La Basilica è da sempre al centro della tradizione musicale della città. All'interno della chiesa nel Seicento erano ospitati quattro organi: a testimonianza di questo troviamo una cappella musicale accanto alla sagrestia.
Nella chiesa si tengono spesso, durante tutto l'anno, concerti di musica classica di elevata qualità.
Nel braccio sinistro del transetto, si trova l'organo a canne Tamburini opus 544, costruito nel 1968 su progetto di Luigi Ferdinando Tagliavini ed inaugurato il giorno 1º aprile dello stesso anno. Lo strumento, a trasmissione mista, meccanica per i manuali e il pedale, elettropneumatica per i registri.

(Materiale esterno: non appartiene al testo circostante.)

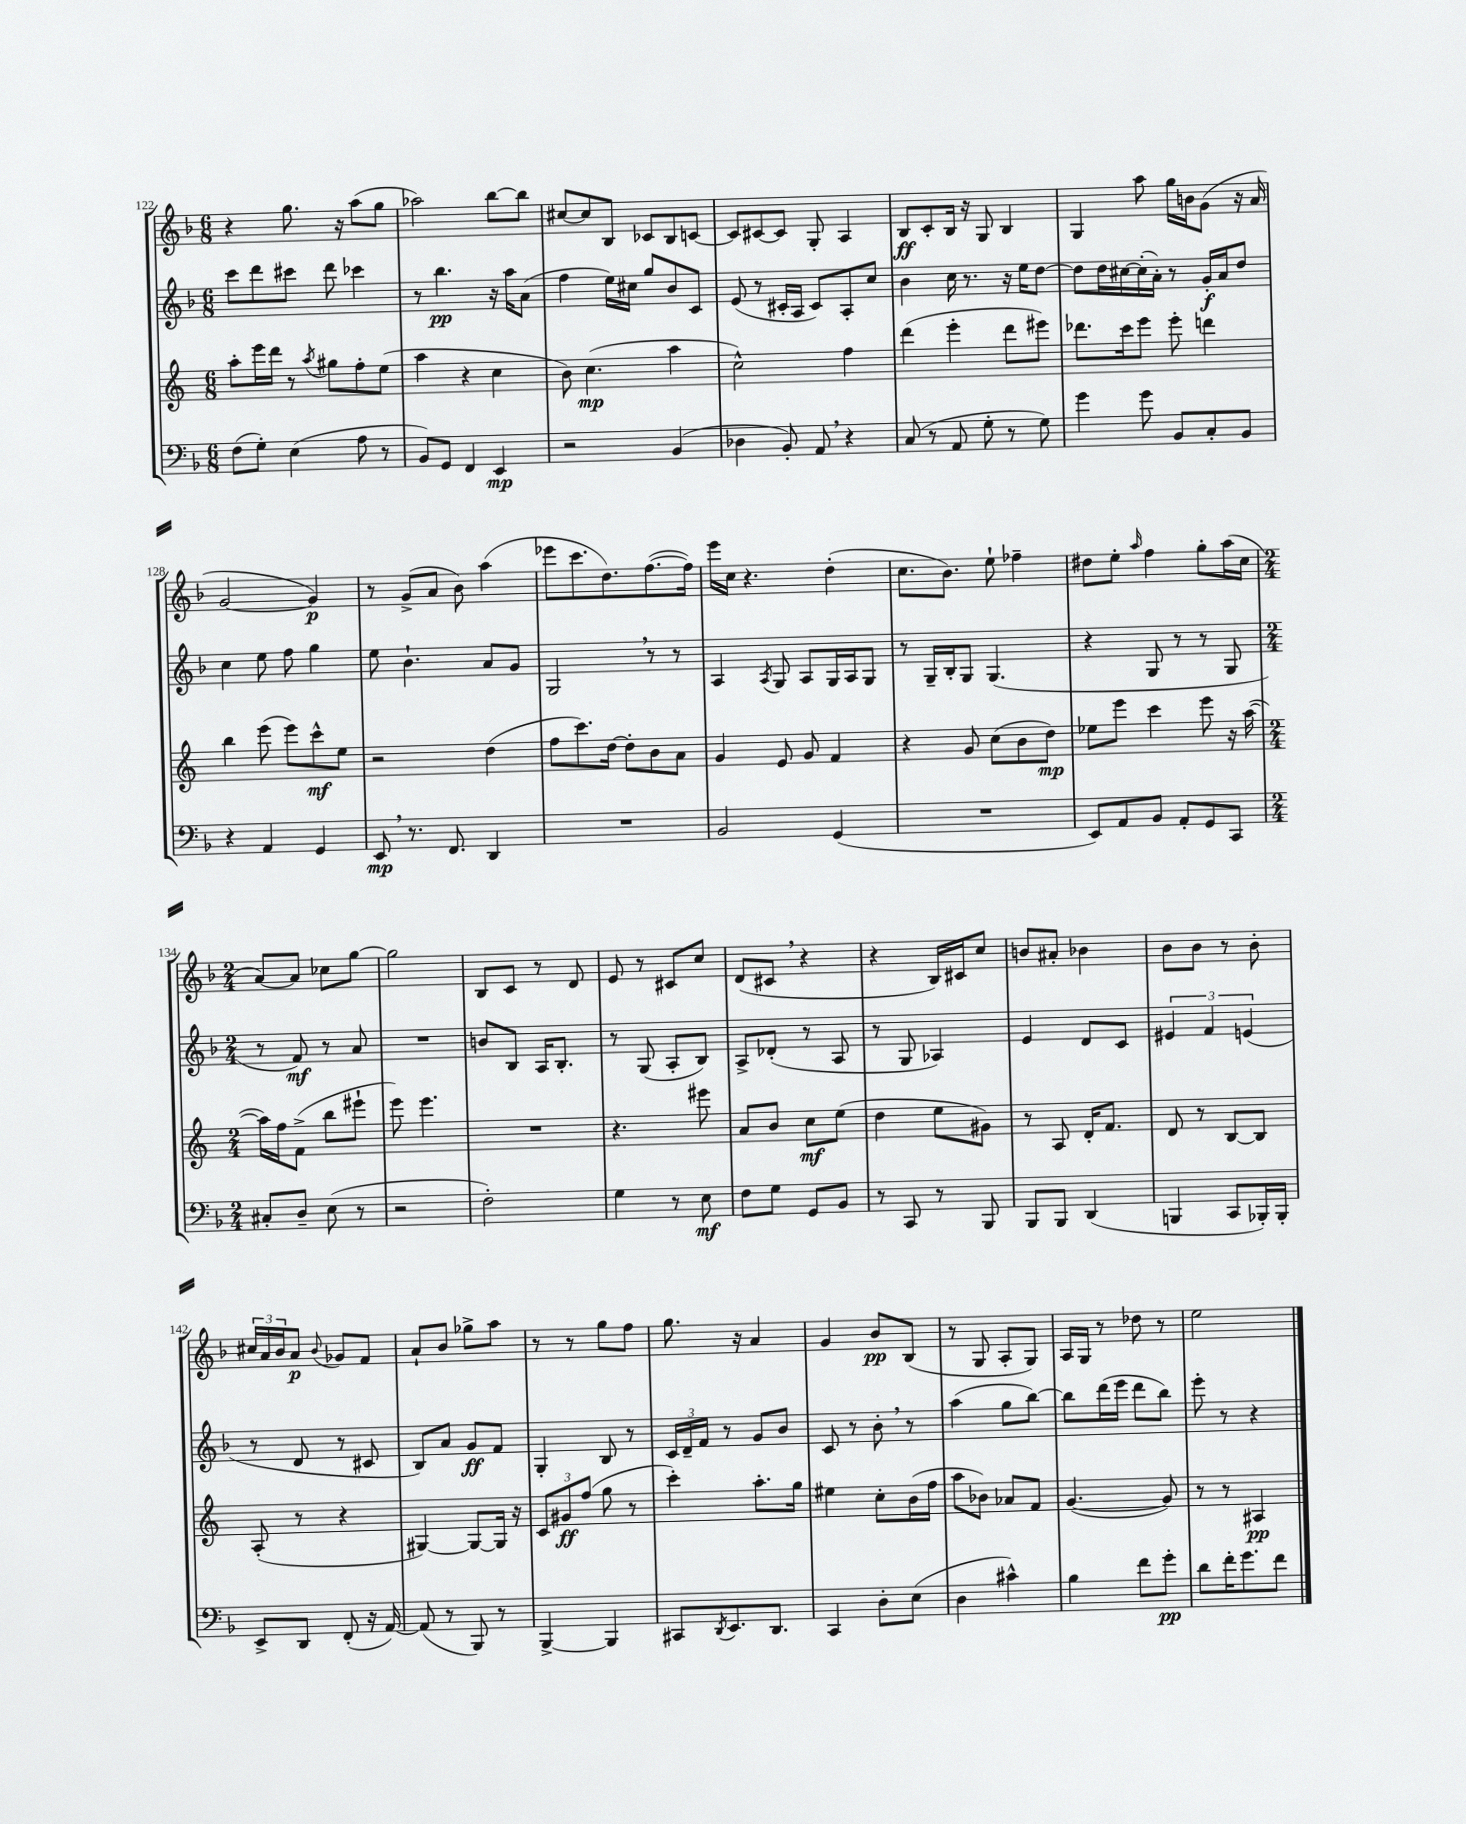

**kern	**kern	**kern	**kern
*staff4	*staff3	*staff2	*staff1
*clefF4	*clefG2	*clefG2	*clefG2
*k[b-]	*k[]	*k[b-]	*k[b-]
*M6/8	*M6/8	*M6/8	*M6/8
(8F\L	8aa'\L	8ccc\L	4r
8G'\J)	16eee\L	8ddd\	.
.	16ddd\JJ	.	.
(4E\	8r	8ccc#\J	8.gg\
.	8qaa/	.	.
.	8gg#\L	8ddd\	.
.	.	.	16r
8A\	8ff'\	4ccc-\	(8aa\L
8r	(8ee\J	.	8gg\J
=	=	=	=
8BB-/L)	4aa\	8r	2aa-\)
8GG/J	.	4.bb-\	.
4FF/	4r	.	.
4EE/	4cc\	16r	[8bb-\L
.	.	16aa\LK	.
.	.	(8a\J	8bb-\]J
=	=	=	=
2r	8b\)	4ff\	[8cc#/L
.	(4.cc\	.	8cc#/]
.	.	16ee\LL)	8B-/J
.	.	16cc#\JJ	.
.	.	8gg/L	8c-/L
(4BB-/	4aa\	8b-/	8B-/
.	.	8c/J	[8c/J
=	=	=	=
4D-\	2cc^^\)	(8e/	8c/]L
.	.	8r	[8c#/
8BB-'/)	.	16c#'/LL	8c#/]J
.	.	16A/JJ	.
8AA/	.	8c#/L)	8G'/
4r	4ff\	8A'/	4A/
.	.	8cc/J	.
=	=	=	=
(8C/	(4ddd\	4b-\	8B-/L
8r	.	.	8c'/
8AA/	4eee'\	16cc\	16B-/Jk
.	.	8.r	16r
8G'\	.	.	8G/
8r	8ddd\L	16r	4B-/
.	.	16ee\LK	.
8G\)	8eee#\J)	[8dd\J	.
=	=	=	=
4g\	8.ddd-\L	8dd\]L	4G/
.	.	16dd\L	.
.	16ccc\k	[16cc#\	.
8g\	8eee\J	(16cc#'\]	8aa\
.	.	16a'\JJ)	.
8BB-/L	8eee'\	8r	16gg\LL
.	.	.	16b\J
8C'/	4ddd\	16g'/LL	(8g\J
.	.	16a/J	.
8BB-/J	.	8dd/J	16r
.	.	.	16a/
=	=	=	=
4r	4bb\	4cc\	[2g/
4AA/	(8eee\	8ee\	.
.	8eee\L)	8ff\	.
4GG/	8ccc^^\	4gg\	4g/])
.	8ee\J	.	.
=	=	=	=
8EE/	2r	8ee\	8r
8.r	.	4.b-`\	(8g^/L
.	.	.	8a/J
8.FF/	.	.	.
.	.	.	8b-\)
4DD/	(4dd\	8a/L	(4aa\
.	.	8g/J	.
=	=	=	=
2.r	8ff\L	2G/	8eee-\L
.	8.ccc\)	.	8.ccc\
.	[16dd\Jk	.	8.dd\)
.	8dd'\]L	.	.
.	8b\	8r	([8.ff\
.	8a\J	8r	.
.	.	.	16ff\]Jk)
=	=	=	=
2BB-/	4g/	4A/	16eee\LL
.	.	.	16cc\JJ
.	.	.	4.r
.	.	8qA/	.
.	8e/	8G/	.
.	8g/	8A/L	.
(4GG/	4f/	16G/L	(4dd'\
.	.	16A/J	.
.	.	8G/J	.
=	=	=	=
2.r	4r	8r	8.cc\L
.	.	16G~/LL	.
.	.	16B-'/J	8.b-\J)
.	8g/	8G/J	.
.	(8cc\L	(4.G/	8ee`\
.	8b\	.	4ff-~\
.	8dd\J)	.	.
=	=	=	=
8EE/L)	8ee-\L	4r	8dd#\L
8AA/	8eee\J	.	8ee'\J
.	.	.	16qqaa/
8BB-/J	4ccc\	8G/	4ff\
8AA'/L	.	8r	.
8GG/	8eee\	8r	8gg'\L
8CC/J	16r	8G/	(16aa\L
.	([16aa\	.	16cc\JJ
=	=	=	=
*M2/4	*M2/4	*M2/4	*M2/4
8C#'/L	16aa\]LL)	8r	[8a/L)
.	16ff\J	.	.
8D~/J	(8f^\J	8f/)	8a/]J
(8E\	8bb\L	8r	8cc-\L
8r	8eee#`\J	8a/	[8gg\J
=	=	=	=
2r	8eee\)	2r	2gg\]
.	4.eee\	.	.
=	=	=	=
2F'\)	2r	8b/L	8B-/L
.	.	8B-/J	8c/J
.	.	16A/LK	8r
.	.	8.B-'/J	.
.	.	.	8d/
=	=	=	=
4G\	4.r	8r	8e/
.	.	(8G/	8r
8r	.	8A'/L	8c#/L
8E\	8eee#\	8B-/J)	8cc/J
=	=	=	=
8F\L	8a/L	8A^/L	(8d/L
8G\J	8b/J	(8d-'/J	8c#/J
8GG/L	8cc\L	8r	4r
8BB-/J	(8ee\J	8A/	.
=	=	=	=
8r	4dd\	8r	4r
8CC/	.	8G/	.
8r	8ee\L	4A-/)	16B-/LL)
.	.	.	16c#/J
8BBB-/	8g#\J)	.	8cc/J
=	=	=	=
8BBB-/L	8r	4e/	8b/L
8BBB-/J	8A/	.	8a#'/J
(4DD/	16d'/LK	8d/L	4b-\
.	8.f/J	.	.
.	.	8c/J	.
=	=	=	=
4BBB/	8d/	6e#/	8b-\L
.	8r	.	8b-\J
.	.	6f/	.
8CC/L	[8B/L	.	8r
.	.	(6e/	.
16BBB-'/L)	8B/]J	.	8b-'\
16BBB-'/JJ	.	.	.
=	=	=	=
8EE^/L	(8A'/	8r	24cc#/LL
.	.	.	24a/
.	.	.	24b-/J
8DD/J	8r	8d/	8a/J
.	.	.	8qqb-/
(8FF'/	4r	8r	8g-/L
16r	.	8c#/	8f/J
[16AA/)	.	.	.
=	=	=	=
(8AA/]	[4G#/)	8B-/L)	8a`/L
8r	.	8a/J	8b-/J
8BBB-/)	8G#/_L	8g/L	8gg-^\L
8r	16G#/]Jk	8f/J	8aa\J
.	16r	.	.
=	=	=	=
[4BBB-^/	12c/L	4G'/	8r
.	12g#/	.	.
.	.	.	8r
.	(12ff/J	.	.
4BBB-/]	8gg\	8B-/	8gg\L
.	8r	8r	8ff\J
=	=	=	=
8CC#/L	4ccc'\)	24c/LL	8.gg\
.	.	24d~/	.
.	.	24f/JJ	.
8qDD/	.	.	.
8.EE/	.	8r	.
.	.	.	16r
.	8.aa'\L	8g/L	4a/
8.DD/J	.	.	.
.	.	8b-/J	.
.	16gg\Jk	.	.
=	=	=	=
4CC/	4ee#\	8c/	4g/
.	.	8r	.
8D'\L	8cc'\L	8b-'\	8b-/L
(8E\J	(16b\L	8r	(8B-/J
.	16ff\JJ	.	.
=	=	=	=
4D\	8aa\L	(4aa\	8r
.	8b-\J)	.	8G/
4c#^^\)	8a-/L	8gg\L	8A'/L
.	8f/J	[8bb-\J)	8G/J)
=	=	=	=
4B-\	([4.g/	8bb-\]L	16A/LL
.	.	.	16G/JJ
.	.	(16ddd\L	8r
.	.	16eee\JJ	.
8f\L	.	8ddd\L	8dd-\
8g'\J	8g/])	8bb-\J)	8r
=	=	=	=
8d\L	8r	8eee'\	2ee\
16f'\K	8r	8r	.
8.g\	.	.	.
.	4A#/	4r	.
8f\J	.	.	.
==	==	==	==
*-	*-	*-	*-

Possiede tre tastiere di 61 note (Do1-Do6) ciascuna ed una pedaliera concavo-radiale di 32 (Do1-Sol3), per un totale di circa 5 000 canne suddivise in 60 registri.
Fin dalla fondazione, la chiesa ha avuto un convento ad essa annesso, volto ad ospitare i frati serviti. Una prima struttura, composta da un chiostro, l'aula capitolare, il refettorio e un dormitorio, era già attestata negli anni 70 del XIV secolo. Essa venne poi ampliata su iniziativa del priore Andrea da Faenza, fino a raggiungere tre chiostri.[10]